Your goal -> Pick out all lines with the word "būvniecības" from the records that follow.

Data to process ->
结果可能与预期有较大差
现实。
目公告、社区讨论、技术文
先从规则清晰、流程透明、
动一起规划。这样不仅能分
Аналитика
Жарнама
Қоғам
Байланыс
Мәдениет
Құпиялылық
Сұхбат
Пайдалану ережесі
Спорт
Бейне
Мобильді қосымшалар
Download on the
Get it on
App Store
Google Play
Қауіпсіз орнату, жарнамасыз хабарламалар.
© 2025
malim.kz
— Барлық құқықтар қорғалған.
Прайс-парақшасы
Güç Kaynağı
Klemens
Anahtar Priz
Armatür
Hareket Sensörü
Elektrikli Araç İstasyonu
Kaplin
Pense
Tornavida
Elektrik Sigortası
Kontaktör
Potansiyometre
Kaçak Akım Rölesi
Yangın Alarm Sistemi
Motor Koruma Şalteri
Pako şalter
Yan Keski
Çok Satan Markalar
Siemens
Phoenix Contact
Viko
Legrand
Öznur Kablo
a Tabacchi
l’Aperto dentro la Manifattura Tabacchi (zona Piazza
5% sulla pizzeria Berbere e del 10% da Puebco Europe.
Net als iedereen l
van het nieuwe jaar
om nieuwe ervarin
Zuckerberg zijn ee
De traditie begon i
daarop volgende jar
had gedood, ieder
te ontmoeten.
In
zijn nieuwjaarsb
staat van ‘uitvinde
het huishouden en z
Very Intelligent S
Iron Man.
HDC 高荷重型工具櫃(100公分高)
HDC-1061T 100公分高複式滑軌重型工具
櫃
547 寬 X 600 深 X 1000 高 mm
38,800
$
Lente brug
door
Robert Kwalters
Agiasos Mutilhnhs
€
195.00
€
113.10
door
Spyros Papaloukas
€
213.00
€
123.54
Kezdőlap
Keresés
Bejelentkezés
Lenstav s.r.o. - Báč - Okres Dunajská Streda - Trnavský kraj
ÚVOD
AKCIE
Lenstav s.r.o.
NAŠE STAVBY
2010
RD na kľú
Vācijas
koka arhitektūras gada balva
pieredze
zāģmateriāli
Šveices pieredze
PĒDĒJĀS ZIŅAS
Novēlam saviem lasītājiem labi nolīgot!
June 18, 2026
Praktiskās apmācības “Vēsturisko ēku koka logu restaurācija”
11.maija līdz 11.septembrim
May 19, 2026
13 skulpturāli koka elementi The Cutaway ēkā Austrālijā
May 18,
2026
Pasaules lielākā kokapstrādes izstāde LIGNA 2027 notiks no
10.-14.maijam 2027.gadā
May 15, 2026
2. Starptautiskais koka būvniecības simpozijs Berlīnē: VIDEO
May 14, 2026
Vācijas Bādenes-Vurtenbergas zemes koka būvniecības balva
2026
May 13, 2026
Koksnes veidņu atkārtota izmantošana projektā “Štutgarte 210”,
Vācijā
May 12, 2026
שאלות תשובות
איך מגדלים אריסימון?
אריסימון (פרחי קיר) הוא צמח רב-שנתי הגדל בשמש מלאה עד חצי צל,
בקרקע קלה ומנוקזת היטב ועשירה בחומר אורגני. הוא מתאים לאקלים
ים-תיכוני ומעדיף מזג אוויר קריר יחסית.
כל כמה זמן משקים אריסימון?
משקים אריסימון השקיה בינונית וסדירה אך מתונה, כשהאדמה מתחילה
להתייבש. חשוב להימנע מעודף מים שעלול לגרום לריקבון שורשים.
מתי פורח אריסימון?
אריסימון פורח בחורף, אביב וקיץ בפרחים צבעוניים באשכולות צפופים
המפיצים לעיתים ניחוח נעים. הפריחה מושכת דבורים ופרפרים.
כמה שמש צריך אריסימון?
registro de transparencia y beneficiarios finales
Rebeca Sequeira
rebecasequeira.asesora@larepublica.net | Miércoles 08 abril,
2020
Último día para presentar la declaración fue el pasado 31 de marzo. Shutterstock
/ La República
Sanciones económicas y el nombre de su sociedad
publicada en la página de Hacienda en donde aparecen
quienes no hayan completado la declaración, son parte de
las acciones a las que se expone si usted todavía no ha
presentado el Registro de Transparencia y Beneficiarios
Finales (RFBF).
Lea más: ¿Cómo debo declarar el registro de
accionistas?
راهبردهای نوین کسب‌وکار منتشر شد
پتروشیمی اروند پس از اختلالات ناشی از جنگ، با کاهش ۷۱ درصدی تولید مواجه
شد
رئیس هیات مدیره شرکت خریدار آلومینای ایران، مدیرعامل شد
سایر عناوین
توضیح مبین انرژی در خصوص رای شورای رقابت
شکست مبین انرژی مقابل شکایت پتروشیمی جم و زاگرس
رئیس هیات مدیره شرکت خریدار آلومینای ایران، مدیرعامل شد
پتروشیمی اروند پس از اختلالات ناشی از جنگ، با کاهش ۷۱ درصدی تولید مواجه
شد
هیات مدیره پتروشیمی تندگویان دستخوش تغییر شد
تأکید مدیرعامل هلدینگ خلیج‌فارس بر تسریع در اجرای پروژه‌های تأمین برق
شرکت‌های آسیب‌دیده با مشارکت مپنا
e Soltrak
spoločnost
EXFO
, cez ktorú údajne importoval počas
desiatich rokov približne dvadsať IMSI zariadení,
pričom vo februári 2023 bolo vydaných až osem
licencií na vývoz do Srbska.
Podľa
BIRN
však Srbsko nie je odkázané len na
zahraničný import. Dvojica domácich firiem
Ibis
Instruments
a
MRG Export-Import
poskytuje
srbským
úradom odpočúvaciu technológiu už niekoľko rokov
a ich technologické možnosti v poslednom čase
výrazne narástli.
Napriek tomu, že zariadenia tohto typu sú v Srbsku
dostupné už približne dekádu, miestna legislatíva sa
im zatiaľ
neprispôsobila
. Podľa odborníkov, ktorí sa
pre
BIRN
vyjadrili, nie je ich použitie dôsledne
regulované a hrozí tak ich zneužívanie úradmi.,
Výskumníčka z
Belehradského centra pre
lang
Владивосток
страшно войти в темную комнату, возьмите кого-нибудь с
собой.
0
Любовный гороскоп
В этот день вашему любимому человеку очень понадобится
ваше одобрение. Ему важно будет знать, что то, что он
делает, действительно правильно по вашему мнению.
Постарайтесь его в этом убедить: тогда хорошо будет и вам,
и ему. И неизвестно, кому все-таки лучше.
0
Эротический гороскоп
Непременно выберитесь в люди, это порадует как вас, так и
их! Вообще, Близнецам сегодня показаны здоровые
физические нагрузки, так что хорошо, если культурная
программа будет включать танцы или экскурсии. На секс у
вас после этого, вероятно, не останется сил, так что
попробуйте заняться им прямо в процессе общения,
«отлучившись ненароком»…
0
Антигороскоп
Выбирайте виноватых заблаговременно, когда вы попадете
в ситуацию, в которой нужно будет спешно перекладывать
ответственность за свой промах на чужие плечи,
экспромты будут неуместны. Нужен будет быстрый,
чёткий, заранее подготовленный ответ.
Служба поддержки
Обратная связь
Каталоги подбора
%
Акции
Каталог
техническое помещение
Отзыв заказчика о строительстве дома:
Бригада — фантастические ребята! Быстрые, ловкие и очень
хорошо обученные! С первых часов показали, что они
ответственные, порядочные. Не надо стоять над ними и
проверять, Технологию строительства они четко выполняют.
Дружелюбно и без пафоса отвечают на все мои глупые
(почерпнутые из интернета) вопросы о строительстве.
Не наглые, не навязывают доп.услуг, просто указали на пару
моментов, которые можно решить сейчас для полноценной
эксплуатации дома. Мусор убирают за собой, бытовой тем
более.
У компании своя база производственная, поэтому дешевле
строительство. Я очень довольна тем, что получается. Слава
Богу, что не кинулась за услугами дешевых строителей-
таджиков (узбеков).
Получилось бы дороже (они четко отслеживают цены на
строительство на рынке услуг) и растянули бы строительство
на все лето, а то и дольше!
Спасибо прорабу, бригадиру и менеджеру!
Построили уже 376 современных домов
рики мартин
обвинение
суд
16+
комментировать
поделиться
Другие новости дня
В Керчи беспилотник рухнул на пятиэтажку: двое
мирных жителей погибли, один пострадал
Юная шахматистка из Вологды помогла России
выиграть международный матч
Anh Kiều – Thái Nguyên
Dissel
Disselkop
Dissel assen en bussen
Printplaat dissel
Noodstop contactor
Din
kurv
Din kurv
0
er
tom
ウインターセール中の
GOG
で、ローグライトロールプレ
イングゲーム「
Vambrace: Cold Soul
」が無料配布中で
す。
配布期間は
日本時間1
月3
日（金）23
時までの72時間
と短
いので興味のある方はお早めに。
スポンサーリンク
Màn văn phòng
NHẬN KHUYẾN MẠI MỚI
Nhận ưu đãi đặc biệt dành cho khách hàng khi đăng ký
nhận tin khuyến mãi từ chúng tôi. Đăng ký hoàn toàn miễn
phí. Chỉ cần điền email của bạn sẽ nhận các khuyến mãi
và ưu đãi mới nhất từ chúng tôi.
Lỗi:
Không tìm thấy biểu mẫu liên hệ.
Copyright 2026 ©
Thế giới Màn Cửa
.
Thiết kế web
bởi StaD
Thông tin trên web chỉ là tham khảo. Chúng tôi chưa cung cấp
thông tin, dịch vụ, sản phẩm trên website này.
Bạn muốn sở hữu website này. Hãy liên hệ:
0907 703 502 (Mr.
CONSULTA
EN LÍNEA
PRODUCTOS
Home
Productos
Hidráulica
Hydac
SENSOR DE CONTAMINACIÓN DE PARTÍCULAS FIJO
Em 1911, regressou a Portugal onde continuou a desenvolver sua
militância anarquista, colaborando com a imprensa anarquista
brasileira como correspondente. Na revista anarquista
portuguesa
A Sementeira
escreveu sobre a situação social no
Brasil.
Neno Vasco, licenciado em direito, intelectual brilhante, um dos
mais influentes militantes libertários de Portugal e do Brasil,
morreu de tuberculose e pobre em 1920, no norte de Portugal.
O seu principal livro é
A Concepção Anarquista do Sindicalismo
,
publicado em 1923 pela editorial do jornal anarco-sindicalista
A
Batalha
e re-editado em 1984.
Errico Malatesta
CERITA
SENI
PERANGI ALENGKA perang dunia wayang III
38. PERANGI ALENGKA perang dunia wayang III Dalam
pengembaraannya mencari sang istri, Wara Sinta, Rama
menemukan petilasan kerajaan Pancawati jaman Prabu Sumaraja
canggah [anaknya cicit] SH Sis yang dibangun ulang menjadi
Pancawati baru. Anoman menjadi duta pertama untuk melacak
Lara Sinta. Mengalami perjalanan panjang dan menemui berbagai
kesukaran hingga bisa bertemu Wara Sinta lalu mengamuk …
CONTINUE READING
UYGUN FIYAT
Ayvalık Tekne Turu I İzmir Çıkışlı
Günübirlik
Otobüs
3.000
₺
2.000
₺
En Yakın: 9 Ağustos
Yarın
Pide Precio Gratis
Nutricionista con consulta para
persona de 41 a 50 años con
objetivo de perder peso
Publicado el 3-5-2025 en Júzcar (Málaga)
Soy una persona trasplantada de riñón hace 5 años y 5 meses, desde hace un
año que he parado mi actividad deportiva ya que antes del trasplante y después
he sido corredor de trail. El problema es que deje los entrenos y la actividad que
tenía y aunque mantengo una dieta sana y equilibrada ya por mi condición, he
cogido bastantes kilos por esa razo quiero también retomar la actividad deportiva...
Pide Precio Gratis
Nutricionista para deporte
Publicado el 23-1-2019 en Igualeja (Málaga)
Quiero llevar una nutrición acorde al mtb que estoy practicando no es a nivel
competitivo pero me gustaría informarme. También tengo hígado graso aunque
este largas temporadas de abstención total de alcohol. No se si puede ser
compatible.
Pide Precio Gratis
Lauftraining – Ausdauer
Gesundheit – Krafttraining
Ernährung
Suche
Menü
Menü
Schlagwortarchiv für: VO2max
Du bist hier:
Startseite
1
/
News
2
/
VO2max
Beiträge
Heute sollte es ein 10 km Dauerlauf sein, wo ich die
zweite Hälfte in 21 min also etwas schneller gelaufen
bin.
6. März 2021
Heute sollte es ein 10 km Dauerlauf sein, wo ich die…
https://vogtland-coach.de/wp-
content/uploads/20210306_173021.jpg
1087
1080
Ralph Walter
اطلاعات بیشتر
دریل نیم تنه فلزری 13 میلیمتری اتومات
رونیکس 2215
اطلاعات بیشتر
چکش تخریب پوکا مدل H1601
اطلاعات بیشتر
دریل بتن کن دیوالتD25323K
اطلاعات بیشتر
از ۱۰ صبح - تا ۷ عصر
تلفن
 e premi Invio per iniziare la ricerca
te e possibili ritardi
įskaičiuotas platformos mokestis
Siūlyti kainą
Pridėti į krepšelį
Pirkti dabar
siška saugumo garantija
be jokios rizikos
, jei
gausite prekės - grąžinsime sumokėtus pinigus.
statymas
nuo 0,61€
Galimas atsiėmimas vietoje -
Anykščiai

Answer section ->
2. Starptautiskais koka būvniecības simpozijs Berlīnē: VIDEO
Vācijas Bādenes-Vurtenbergas zemes koka būvniecības balva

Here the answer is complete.